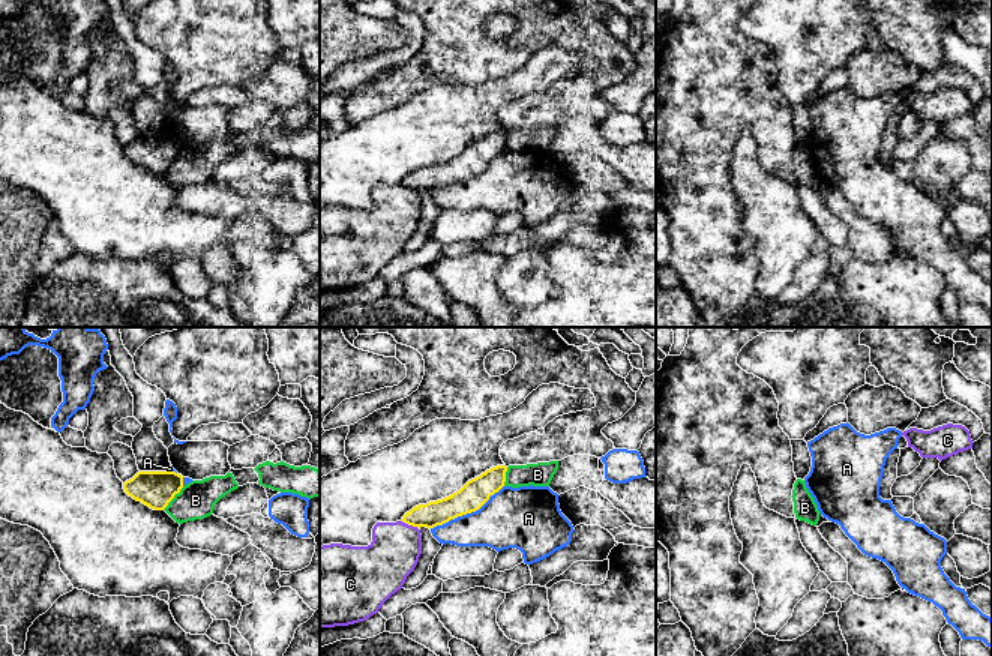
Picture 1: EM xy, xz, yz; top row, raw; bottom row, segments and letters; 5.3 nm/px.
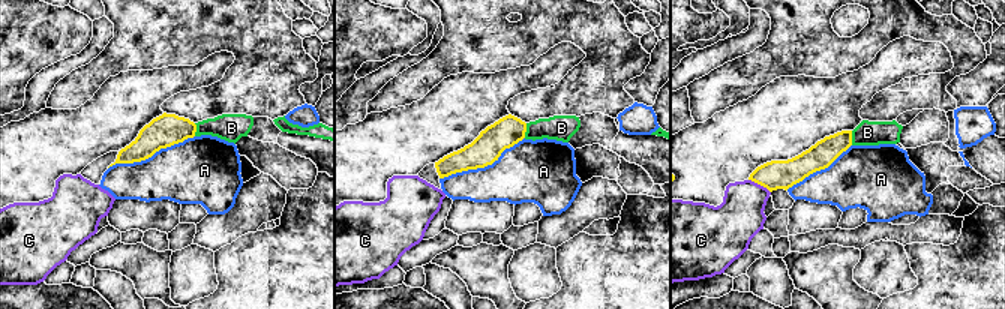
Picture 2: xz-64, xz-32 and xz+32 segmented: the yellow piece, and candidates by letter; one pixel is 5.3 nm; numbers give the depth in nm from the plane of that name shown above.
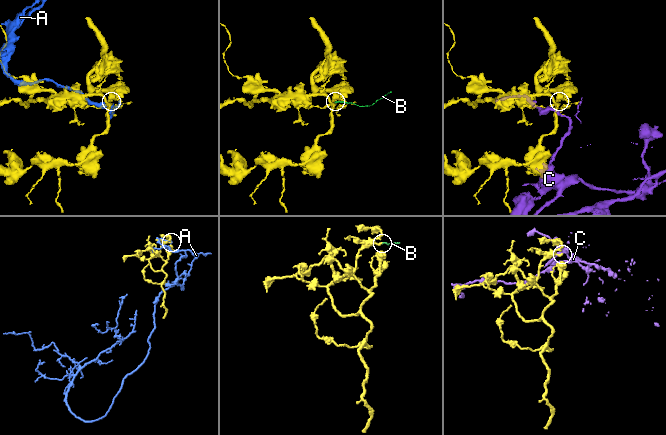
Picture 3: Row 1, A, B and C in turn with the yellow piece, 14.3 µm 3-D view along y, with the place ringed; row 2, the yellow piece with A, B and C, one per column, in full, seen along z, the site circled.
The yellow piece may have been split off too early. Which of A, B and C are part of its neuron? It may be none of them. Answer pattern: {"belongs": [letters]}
{"belongs": []}

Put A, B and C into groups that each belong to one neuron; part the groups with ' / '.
A / B / C

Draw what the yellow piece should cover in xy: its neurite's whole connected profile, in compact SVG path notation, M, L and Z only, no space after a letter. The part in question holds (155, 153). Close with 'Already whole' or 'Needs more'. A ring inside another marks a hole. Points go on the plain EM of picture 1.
M138 135L123 147L125 156L153 174L164 174L183 152L183 140L176 135Z. Already whole

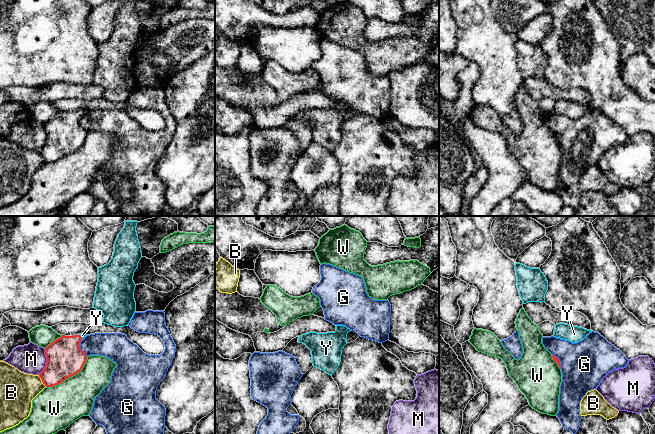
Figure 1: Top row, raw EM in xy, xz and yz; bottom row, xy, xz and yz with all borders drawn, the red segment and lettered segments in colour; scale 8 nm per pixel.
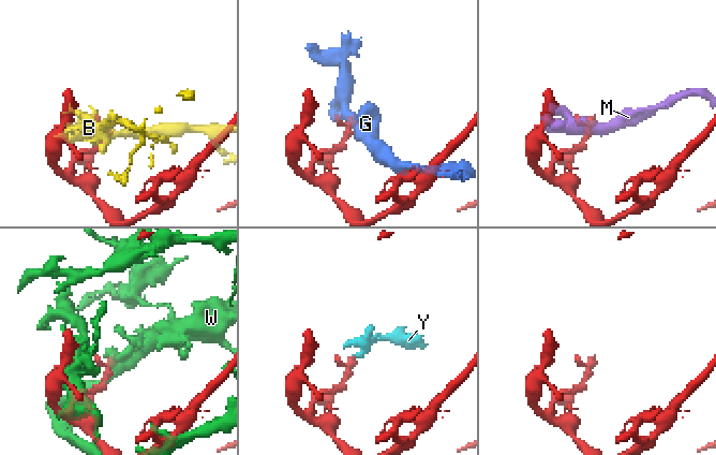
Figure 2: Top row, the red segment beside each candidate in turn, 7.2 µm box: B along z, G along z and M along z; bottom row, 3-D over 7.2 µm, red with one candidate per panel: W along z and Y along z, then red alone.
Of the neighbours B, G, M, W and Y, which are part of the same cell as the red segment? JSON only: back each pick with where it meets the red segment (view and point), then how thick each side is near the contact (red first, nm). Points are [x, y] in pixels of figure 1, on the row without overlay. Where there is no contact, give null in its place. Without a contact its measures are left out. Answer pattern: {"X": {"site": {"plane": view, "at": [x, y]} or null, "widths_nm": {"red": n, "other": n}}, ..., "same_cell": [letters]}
{"Y": {"site": {"plane": "xy", "at": [80, 112]}, "widths_nm": {"red": 300, "other": 40}}, "same_cell": ["Y"]}

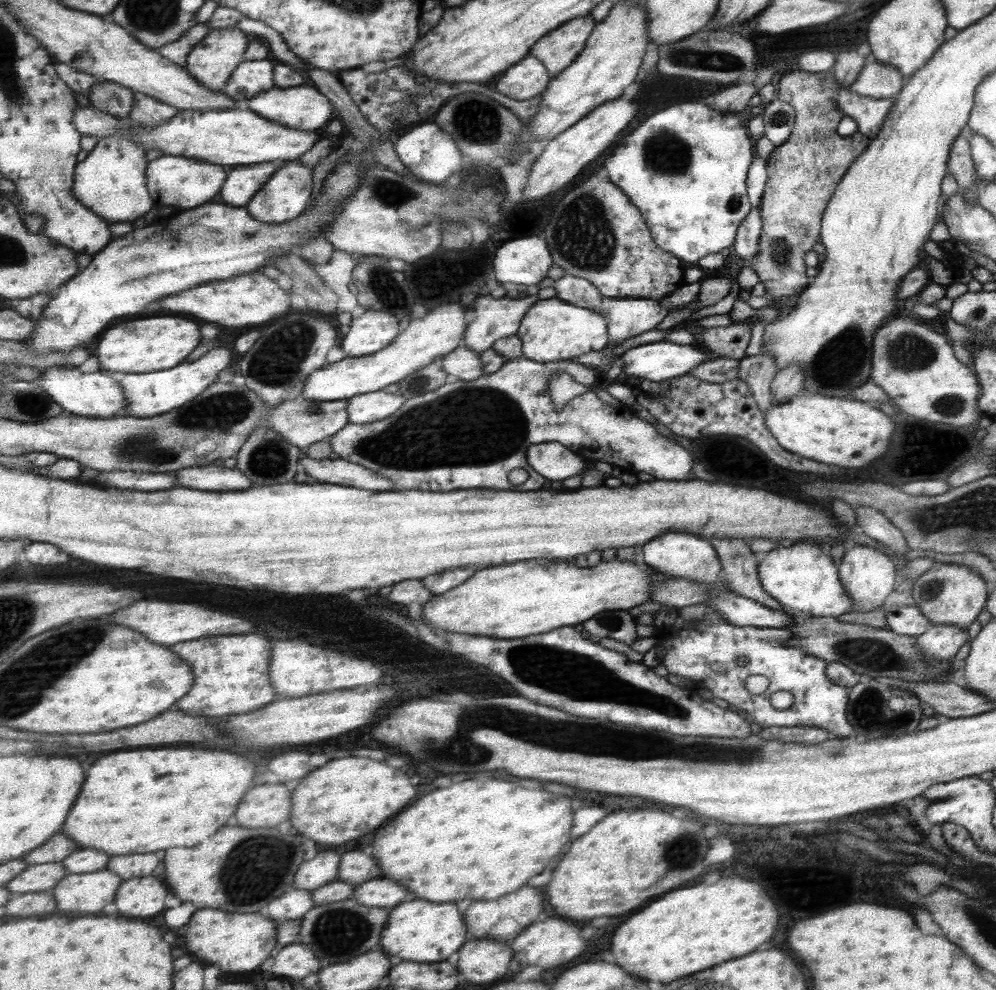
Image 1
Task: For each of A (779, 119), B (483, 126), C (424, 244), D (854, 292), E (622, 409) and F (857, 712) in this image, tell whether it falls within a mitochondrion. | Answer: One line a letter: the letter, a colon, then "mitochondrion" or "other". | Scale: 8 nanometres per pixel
A: other
B: mitochondrion
C: other
D: other
E: other
F: mitochondrion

● ● ● ●

» What is needed
Could you print all of the entries exactly, skipping the images?

» Worked solution
Picture 1: EM xy, xz, yz; top row, raw; bottom row, segments and letters; 5.3 nm/px.
Picture 2: xz-64, xz-32 and xz+32 segmented: the yellow piece, and candidates by letter; one pixel is 5.3 nm; numbers give the depth in nm from the plane of that name shown above.
Picture 3: Row 1, A, B and C in turn with the yellow piece, 14.3 µm 3-D view along y, with the place ringed; row 2, the yellow piece with A, B and C, one per column, in full, seen along z, the site circled.
The yellow piece may have been split off too early. Which of A, B and C are part of its neuron? It may be none of them. Answer pattern: {"belongs": [letters]}
{"belongs": []}

Put A, B and C into groups that each belong to one neuron; part the groups with ' / '.
A / B / C

Draw what the yellow piece should cover in xy: its neurite's whole connected profile, in compact SVG path notation, M, L and Z only, no space after a letter. The part in question holds (155, 153). Close with 'Already whole' or 'Needs more'. A ring inside another marks a hole. Points go on the plain EM of picture 1.
M138 135L123 147L125 156L153 174L164 174L183 152L183 140L176 135Z. Already whole

Figure 1: Top row, raw EM in xy, xz and yz; bottom row, xy, xz and yz with all borders drawn, the red segment and lettered segments in colour; scale 8 nm per pixel.
Figure 2: Top row, the red segment beside each candidate in turn, 7.2 µm box: B along z, G along z and M along z; bottom row, 3-D over 7.2 µm, red with one candidate per panel: W along z and Y along z, then red alone.
Of the neighbours B, G, M, W and Y, which are part of the same cell as the red segment? JSON only: back each pick with where it meets the red segment (view and point), then how thick each side is near the contact (red first, nm). Points are [x, y] in pixels of figure 1, on the row without overlay. Where there is no contact, give null in its place. Without a contact its measures are left out. Answer pattern: {"X": {"site": {"plane": view, "at": [x, y]} or null, "widths_nm": {"red": n, "other": n}}, ..., "same_cell": [letters]}
{"Y": {"site": {"plane": "xy", "at": [80, 112]}, "widths_nm": {"red": 300, "other": 40}}, "same_cell": ["Y"]}

Image 1
Task: For each of A (779, 119), B (483, 126), C (424, 244), D (854, 292), E (622, 409) and F (857, 712) in this image, tell whether it falls within a mitochondrion. | Answer: One line a letter: the letter, a colon, then "mitochondrion" or "other". | Scale: 8 nanometres per pixel
A: other
B: mitochondrion
C: other
D: other
E: other
F: mitochondrion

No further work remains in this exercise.